▶ **TASK TO CARRY OUT**
Return the text read from each of the rows below word for word, with no change to its lines, and leave the pictures out of your answer.

▶ **LISTED ENTRIES**
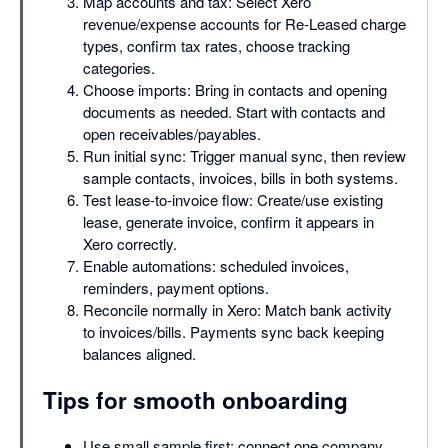
Map accounts and tax: Select Xero
revenue/expense accounts for Re-Leased charge
types, confirm tax rates, choose tracking
categories.
Choose imports: Bring in contacts and opening
documents as needed. Start with contacts and
open receivables/payables.
Run initial sync: Trigger manual sync, then review
sample contacts, invoices, bills in both systems.
Test lease-to-invoice flow: Create/use existing
lease, generate invoice, confirm it appears in
Xero correctly.
Enable automations: scheduled invoices,
reminders, payment options.
Reconcile normally in Xero: Match bank activity
to invoices/bills. Payments sync back keeping
balances aligned.
Tips for smooth onboarding
Use small sample first: connect one company,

▶ **OUTPUT FOR THIS TASK**
Map accounts and tax: Select Xero
revenue/expense accounts for Re-Leased charge
types, confirm tax rates, choose tracking
categories.
Choose imports: Bring in contacts and opening
documents as needed. Start with contacts and
open receivables/payables.
Run initial sync: Trigger manual sync, then review
sample contacts, invoices, bills in both systems.
Test lease-to-invoice flow: Create/use existing
lease, generate invoice, confirm it appears in
Xero correctly.
Enable automations: scheduled invoices,
reminders, payment options.
Reconcile normally in Xero: Match bank activity
to invoices/bills. Payments sync back keeping
balances aligned.
Tips for smooth onboarding
Use small sample first: connect one company,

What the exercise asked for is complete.